── Input material

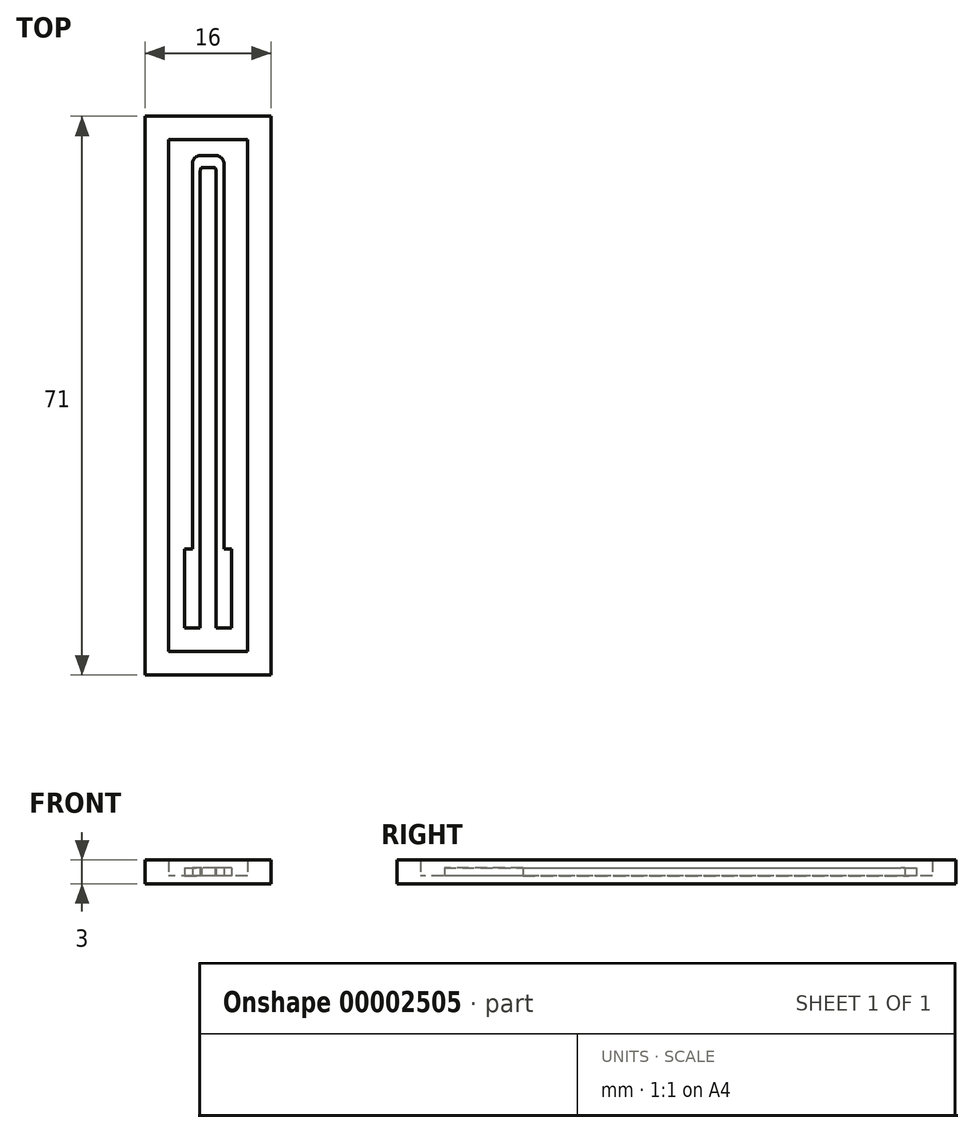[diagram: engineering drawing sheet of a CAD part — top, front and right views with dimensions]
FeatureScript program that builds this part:
annotation { "Feature Type Name" : "Feature", "Feature Type Description" : "" }
export const myFeature = defineFeature(function(context is Context, id is Id, definition is map)
    precondition{}
    {
        {
            var Q0;
            Q0=qCreatedBy(makeId("Top.planeOp"),FACE);
            var sketch = newSketch(context, id + "F0", { "sketchPlane" : qUnion([Q0])});
            skLineSegment(sketch, "E0.rect.bottom", {"start": v(5, 32.5) * mm, "end": v(-5, 32.5) * mm});
            skLineSegment(sketch, "E0.rect.top", {"start": v(5, -32.5) * mm, "end": v(-5, -32.5) * mm});
            skLineSegment(sketch, "E0.rect.left", {"start": v(5, 32.5) * mm, "end": v(5, -32.5) * mm});
            skLineSegment(sketch, "E0.rect.right", {"start": v(-5, 32.5) * mm, "end": v(-5, -32.5) * mm});
            skPoint(sketch, "E0.rect.middle", {"position": v(0, 0) * mm});
            skLineSegment(sketch, "E1", {"start": v(0, 0) * mm, "end": v(0, 17.9) * mm, "construction": true});
            skLineSegment(sketch, "E2.bottom", {"start": v(-3, -19.5) * mm, "end": v(-2, -19.5) * mm});
            skLineSegment(sketch, "E2.top", {"start": v(-3, -29.5) * mm, "end": v(-1, -29.5) * mm});
            skLineSegment(sketch, "E2.left", {"start": v(-3, -19.5) * mm, "end": v(-3, -29.5) * mm});
            skLineSegment(sketch, "E2.right", {"start": v(-1, -19.5) * mm, "end": v(-1, -29.5) * mm});
            skLineSegment(sketch, "E3", {"start": v(-1, -19.5) * mm, "end": v(-1, 28.5) * mm});
            skLineSegment(sketch, "E4", {"start": v(0, 29.5) * mm, "end": v(0, 29.5) * mm});
            skLineSegment(sketch, "E5", {"start": v(-2, -19.5) * mm, "end": v(-2, 29.5) * mm});
            skLineSegment(sketch, "E6", {"start": v(-1, 30.5) * mm, "end": v(0, 30.5) * mm});
            skPoint(sketch, "E7.visualSharp", {"position": v(-2, 30.5) * mm});
            skArc(sketch, "E7.filletArc", {"start": v(-1, 30.5) * mm, "mid": v(-1.7, 30.2) * mm, "end": v(-2, 29.5) * mm});
            skArc(sketch, "E8.filletArc", {"start": v(0, 29.5) * mm, "mid": v(-0.7, 29.2) * mm, "end": v(-1, 28.5) * mm});
            skLineSegment(sketch, "E9.0.MirrorCS", {"start": v(3, -29.5) * mm, "end": v(1, -29.5) * mm});
            skArc(sketch, "E9.1.MirrorCS", {"start": v(0, 29.5) * mm, "mid": v(0.7, 29.2) * mm, "end": v(1, 28.5) * mm});
            skArc(sketch, "E9.2.MirrorCS", {"start": v(1, 30.5) * mm, "mid": v(1.7, 30.2) * mm, "end": v(2, 29.5) * mm});
            skLineSegment(sketch, "E9.3.MirrorCS", {"start": v(3, -19.5) * mm, "end": v(2, -19.5) * mm});
            skLineSegment(sketch, "E9.5.MirrorCS", {"start": v(1, 30.5) * mm, "end": v(0, 30.5) * mm});
            skPoint(sketch, "E9.6.MirrorP", {"position": v(2, 30.5) * mm});
            skLineSegment(sketch, "E9.8.MirrorCS", {"start": v(1, -19.5) * mm, "end": v(1, -29.5) * mm});
            skPoint(sketch, "E9.9.MirrorP", {"position": v(1, 29.5) * mm});
            skLineSegment(sketch, "E9.10.MirrorCS", {"start": v(2, -19.5) * mm, "end": v(2, 29.5) * mm});
            skLineSegment(sketch, "E9.11.MirrorCS", {"start": v(3, -19.5) * mm, "end": v(3, -29.5) * mm});
            skLineSegment(sketch, "E9.12.MirrorCS", {"start": v(1, -19.5) * mm, "end": v(1, 28.5) * mm});
            skLineSegment(sketch, "E10.0", {"start": v(8, 35.5) * mm, "end": v(-8, 35.5) * mm});
            skLineSegment(sketch, "E10.1", {"start": v(8, 35.5) * mm, "end": v(8, -35.5) * mm});
            skLineSegment(sketch, "E10.2", {"start": v(8, -35.5) * mm, "end": v(-8, -35.5) * mm});
            skLineSegment(sketch, "E10.3", {"start": v(-8, 35.5) * mm, "end": v(-8, -35.5) * mm});
            skSolve(sketch);
        }
        {
            var Q0;
            Q0=makeQuery(id+"F0.imprint","IMPRINT",FACE,{"disambiguationData":[TD([[makeQuery(id+"F0.imprint","IMPRINT",EDGE,{"derivedFrom":sQuery(id+"F0.wireOp",EDGE,"E0.rect.bottom")}),-1.0]])]});
            extrude(context, id + "F1", {"entities" : qUnion([Q0]), "depth" : 2 * mm});
        }
        {
            var Q0;
            Q0=makeQuery(id+"F0.imprint","IMPRINT",FACE,{"disambiguationData":[TD([[makeQuery(id+"F0.imprint","IMPRINT",EDGE,{"derivedFrom":sQuery(id+"F0.wireOp",EDGE,"E0.rect.bottom")}),1.0]])]});
            var Q1;
            Q1=makeQuery(id+"F1.opExtrude","CAP_FACE",FACE,{"disambiguationData":[OSD([sQuery(id+"F0.wireOp",EDGE,"E0.rect.bottom"),sQuery(id+"F0.wireOp",EDGE,"E0.rect.top"),sQuery(id+"F0.wireOp",EDGE,"E0.rect.left"),sQuery(id+"F0.wireOp",EDGE,"E0.rect.right"),sQuery(id+"F0.wireOp",EDGE,"E10.0"),sQuery(id+"F0.wireOp",EDGE,"E10.1"),sQuery(id+"F0.wireOp",EDGE,"E10.2"),sQuery(id+"F0.wireOp",EDGE,"E10.3")])],"isStart":false});
            var Q2;
            Q2=makeQuery(id+"F0.imprint","IMPRINT",FACE,{"disambiguationData":[TD([[makeQuery(id+"F0.imprint","IMPRINT",EDGE,{"derivedFrom":sQuery(id+"F0.wireOp",EDGE,"E2.bottom")}),-1.0]])]});
            extrude(context, id + "F2", {"entities" : qUnion([Q0, Q1, Q2]), "operationType" : NewBodyOperationType.ADD, "depth" : 1 * mm});
        }
        {
            var Q0;
            Q0=makeQuery(id+"F2.opExtrude","CAP_FACE",FACE,{"disambiguationData":[OSD([sQuery(id+"F0.wireOp",EDGE,"E0.rect.bottom"),sQuery(id+"F0.wireOp",EDGE,"E0.rect.top"),sQuery(id+"F0.wireOp",EDGE,"E0.rect.left"),sQuery(id+"F0.wireOp",EDGE,"E0.rect.right")])],"isStart":false});
            var sketch = newSketch(context, id + "F3", { "sketchPlane" : qUnion([Q0])});
            skLineSegment(sketch, "E11.0", {"start": v(-3, -19.5) * mm, "end": v(-3, -29.5) * mm});
            skLineSegment(sketch, "E12.0", {"start": v(-3, -29.5) * mm, "end": v(-1, -29.5) * mm});
            skLineSegment(sketch, "E13.0", {"start": v(-1, -19.5) * mm, "end": v(-1, -29.5) * mm});
            skLineSegment(sketch, "E14.0", {"start": v(-3, -19.5) * mm, "end": v(-2, -19.5) * mm});
            skLineSegment(sketch, "E15.0", {"start": v(-2, -19.5) * mm, "end": v(-2, 29.5) * mm});
            skLineSegment(sketch, "E16.0", {"start": v(-1, -19.5) * mm, "end": v(-1, 28.5) * mm});
            skArc(sketch, "E17.0", {"start": v(-1, 30.5) * mm, "mid": v(-1.7, 30.2) * mm, "end": v(-2, 29.5) * mm});
            skArc(sketch, "E18.0", {"start": v(0, 29.5) * mm, "mid": v(-0.7, 29.2) * mm, "end": v(-1, 28.5) * mm});
            skLineSegment(sketch, "E19.0", {"start": v(-4, 29) * mm, "end": v(0, 29) * mm});
            skLineSegment(sketch, "E20.0", {"start": v(-1, 30.5) * mm, "end": v(0, 30.5) * mm});
            skLineSegment(sketch, "E21.0", {"start": v(4, 29) * mm, "end": v(0, 29) * mm});
            skLineSegment(sketch, "E22.0", {"start": v(1, 30.5) * mm, "end": v(0, 30.5) * mm});
            skArc(sketch, "E23.0", {"start": v(0, 29.5) * mm, "mid": v(0.7, 29.2) * mm, "end": v(1, 28.5) * mm});
            skArc(sketch, "E24.0", {"start": v(1, 30.5) * mm, "mid": v(1.7, 30.2) * mm, "end": v(2, 29.5) * mm});
            skLineSegment(sketch, "E25.0", {"start": v(1, -19.5) * mm, "end": v(1, 28.5) * mm});
            skLineSegment(sketch, "E26.0", {"start": v(2, -19.5) * mm, "end": v(2, 29.5) * mm});
            skLineSegment(sketch, "E27.0", {"start": v(1, -19.5) * mm, "end": v(1, -29.5) * mm});
            skLineSegment(sketch, "E28.0", {"start": v(3, -29.5) * mm, "end": v(1, -29.5) * mm});
            skLineSegment(sketch, "E29.0", {"start": v(3, -19.5) * mm, "end": v(3, -29.5) * mm});
            skLineSegment(sketch, "E30.0", {"start": v(3, -19.5) * mm, "end": v(2, -19.5) * mm});
            skSolve(sketch);
        }
        {
            var Q0;
            Q0 = qSketchRegion(id + "F3", true);
            extrude(context, id + "F4", {"entities" : qUnion([Q0]), "operationType" : NewBodyOperationType.ADD, "depth" : 1 * mm});
        }
    });
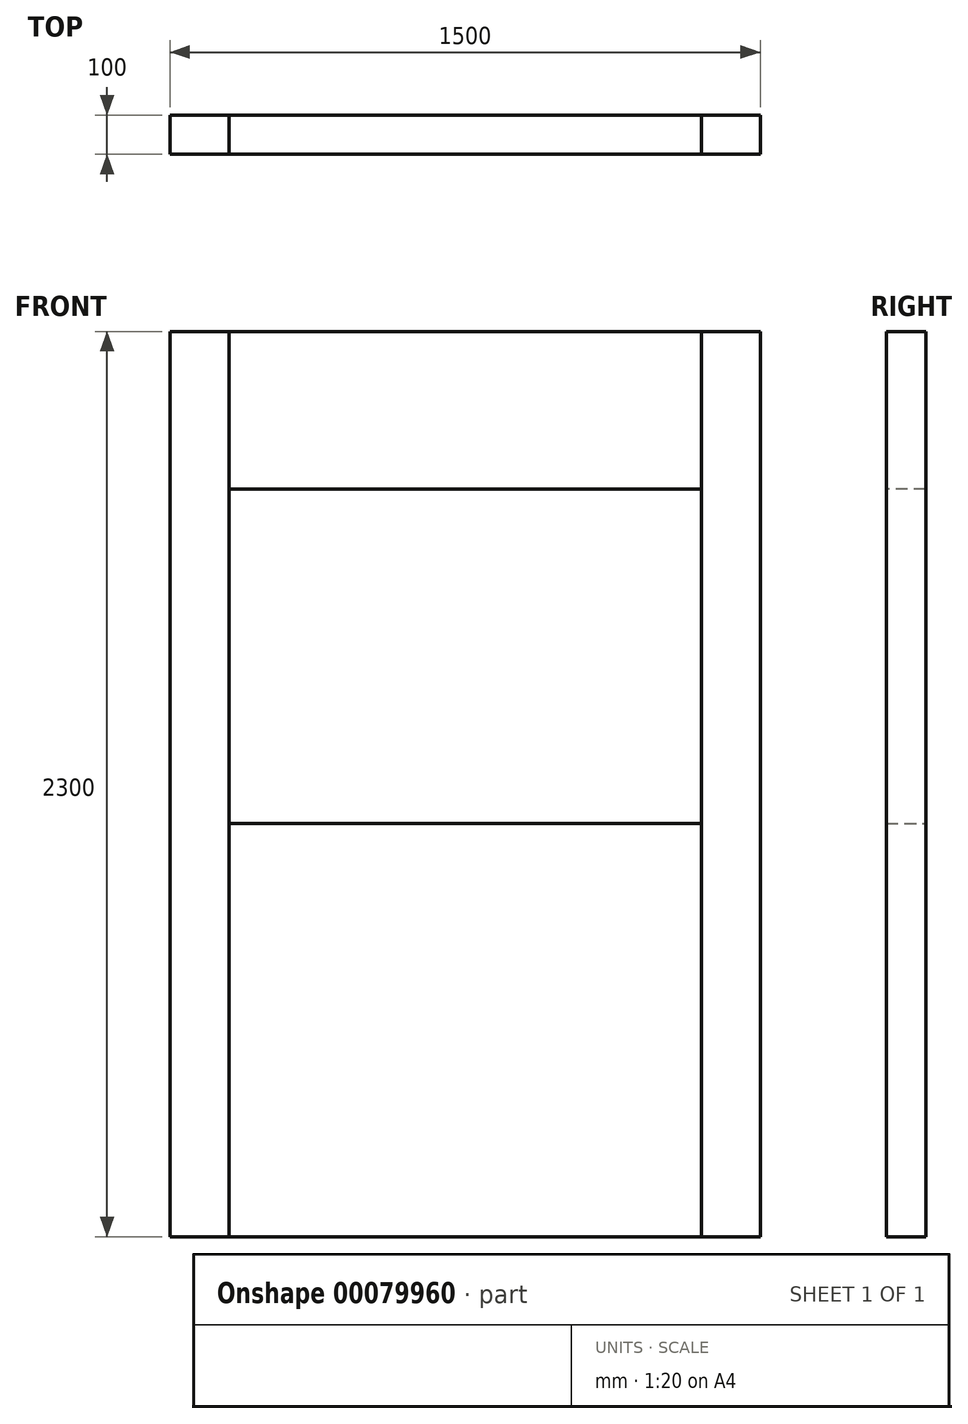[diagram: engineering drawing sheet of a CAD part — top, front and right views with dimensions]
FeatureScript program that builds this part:
annotation { "Feature Type Name" : "Feature", "Feature Type Description" : "" }
export const myFeature = defineFeature(function(context is Context, id is Id, definition is map)
    precondition{}
    {
        {
            var Q0;
            Q0=qCreatedBy(makeId("Front.planeOp"),FACE);
            var sketch = newSketch(context, id + "F0", { "sketchPlane" : qUnion([Q0])});
            skLineSegment(sketch, "E0.bottom", {"start": v(600, 525) * mm, "end": v(-600, 525) * mm});
            skLineSegment(sketch, "E0.top", {"start": v(600, -525) * mm, "end": v(-600, -525) * mm});
            skLineSegment(sketch, "E0.left", {"start": v(600, 525) * mm, "end": v(600, -525) * mm});
            skLineSegment(sketch, "E0.right", {"start": v(-600, 525) * mm, "end": v(-600, -525) * mm});
            skPoint(sketch, "E0.middle", {"position": v(0, 0) * mm});
            skSolve(sketch);
        }
        {
            var Q0;
            Q0 = qSketchRegion(id + "F0", true);
            extrude(context, id + "F1", {"entities" : qUnion([Q0]), "depth" : 100 * mm});
        }
        {
            var Q0;
            Q0=makeQuery(id+"F1.opExtrude","SWEPT_FACE",FACE,{"disambiguationData":[OSD([sQuery(id+"F0.wireOp",EDGE,"E0.top")])]});
            var sketch = newSketch(context, id + "F2", { "sketchPlane" : qUnion([Q0])});
            skLineSegment(sketch, "E1.bottom", {"start": v(600, 100) * mm, "end": v(750, 100) * mm});
            skLineSegment(sketch, "E1.top", {"start": v(600, 0) * mm, "end": v(750, 0) * mm});
            skLineSegment(sketch, "E1.left", {"start": v(600, 100) * mm, "end": v(600, 0) * mm});
            skLineSegment(sketch, "E1.right", {"start": v(750, 100) * mm, "end": v(750, 0) * mm});
            skLineSegment(sketch, "E2.bottom", {"start": v(-600, 100) * mm, "end": v(-750, 100) * mm});
            skLineSegment(sketch, "E2.top", {"start": v(-600, 0) * mm, "end": v(-750, 0) * mm});
            skLineSegment(sketch, "E2.left", {"start": v(-600, 100) * mm, "end": v(-600, 0) * mm});
            skLineSegment(sketch, "E2.right", {"start": v(-750, 100) * mm, "end": v(-750, 0) * mm});
            skSolve(sketch);
        }
        {
            var Q0;
            Q0 = qSketchRegion(id + "F2", true);
            extrude(context, id + "F3", {"entities" : qUnion([Q0]), "oppositeDirection" : true, "depth" : 2300 * mm});
        }
        {
            var Q0;
            Q0=makeQuery(id+"F3.opExtrude","SWEPT_FACE",FACE,{"disambiguationData":[OSD([sQuery(id+"F2.wireOp",EDGE,"E2.bottom")])]});
            var sketch = newSketch(context, id + "F4", { "sketchPlane" : qUnion([Q0])});
            skLineSegment(sketch, "E3.bottom", {"start": v(-600, 1775) * mm, "end": v(600, 1775) * mm});
            skLineSegment(sketch, "E3.top", {"start": v(-600, 1375) * mm, "end": v(600, 1375) * mm});
            skLineSegment(sketch, "E3.left", {"start": v(-600, 1775) * mm, "end": v(-600, 1375) * mm});
            skLineSegment(sketch, "E3.right", {"start": v(600, 1775) * mm, "end": v(600, 1375) * mm});
            skSolve(sketch);
        }
        {
            var Q0;
            Q0 = qSketchRegion(id + "F4", true);
            var Q1;
            Q1=makeQuery(id+"F3.opExtrude","SWEPT_FACE",FACE,{"disambiguationData":[OSD([sQuery(id+"F2.wireOp",EDGE,"E1.top")])]});
            extrude(context, id + "F5", {"entities" : qUnion([Q0]), "endBound" : BoundingType.UP_TO_SURFACE, "oppositeDirection" : true, "endBoundEntityFace" : qUnion([Q1]), "depth" : 25 * mm});
        }
    });
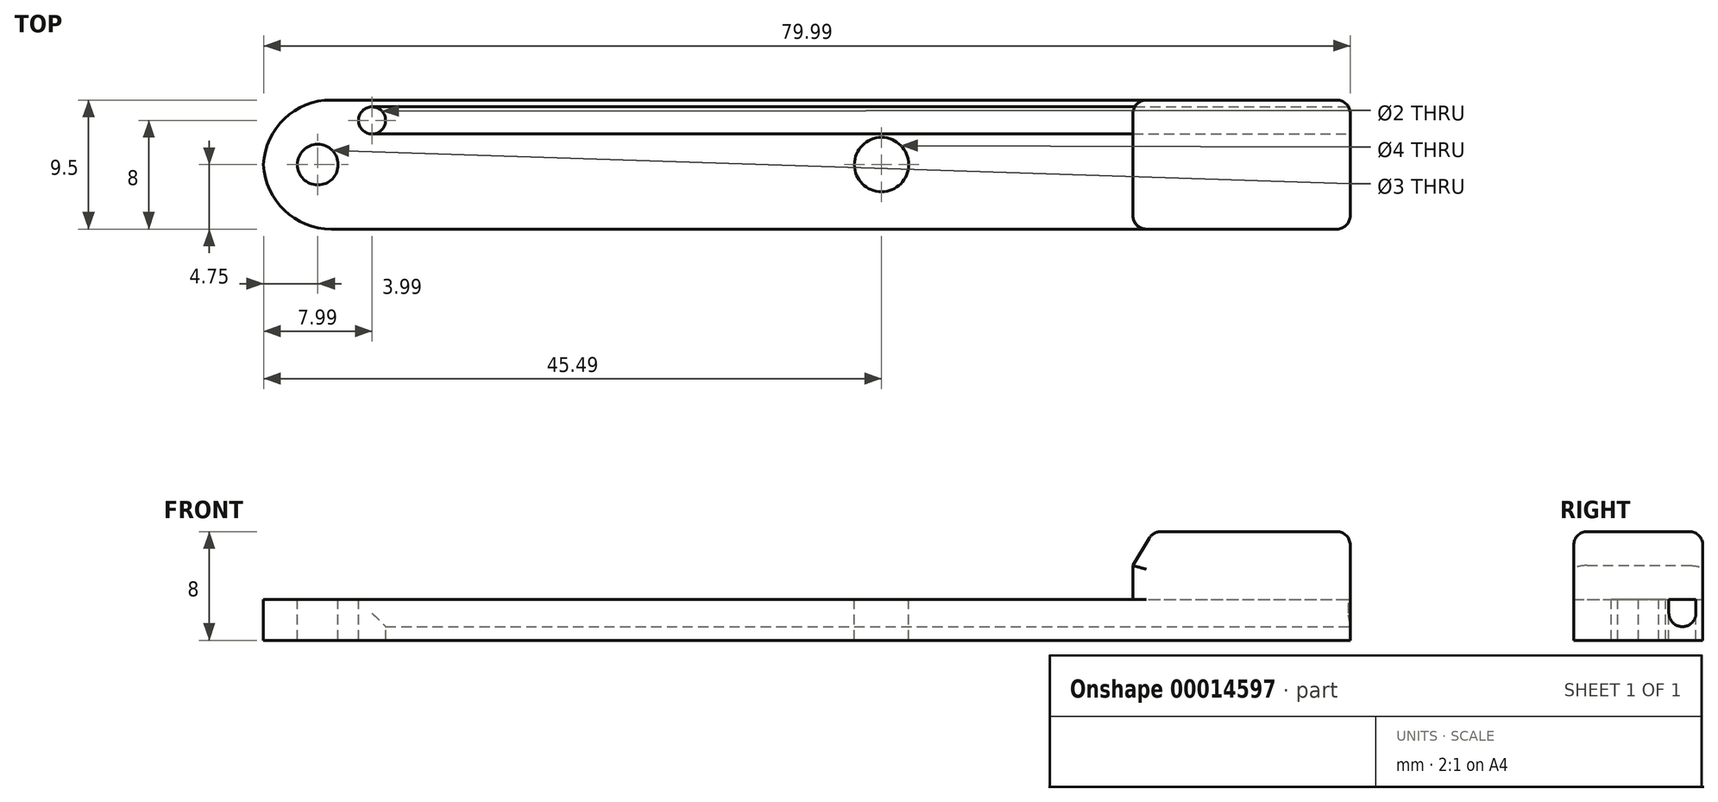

────

The exercise: In the listing, switch every "mm" to "inch" from the start through the line containing "v(0, 17.9) *", keeping all else unchanged. Leave the pictures out of your answer.

Task solution:
[diagram: engineering drawing sheet of a CAD part — top, front and right views with dimensions]
FeatureScript program that builds this part:
annotation { "Feature Type Name" : "Feature", "Feature Type Description" : "" }
export const myFeature = defineFeature(function(context is Context, id is Id, definition is map)
    precondition{}
    {
        {
            var Q0;
            Q0=qCreatedBy(makeId("Top.planeOp"),FACE);
            var sketch = newSketch(context, id + "F0", { "sketchPlane" : qUnion([Q0])});
            skLineSegment(sketch, "E0.rect.bottom", {"start": v(5, 32.5) * inch, "end": v(-5, 32.5) * inch});
            skLineSegment(sketch, "E0.rect.top", {"start": v(5, -32.5) * inch, "end": v(-5, -32.5) * inch});
            skLineSegment(sketch, "E0.rect.left", {"start": v(5, 32.5) * inch, "end": v(5, -32.5) * inch});
            skLineSegment(sketch, "E0.rect.right", {"start": v(-5, 32.5) * inch, "end": v(-5, -32.5) * inch});
            skPoint(sketch, "E0.rect.middle", {"position": v(0, 0) * inch});
            skLineSegment(sketch, "E1", {"start": v(0, 0) * inch, "end": v(0, 17.9) * inch, "construction": true});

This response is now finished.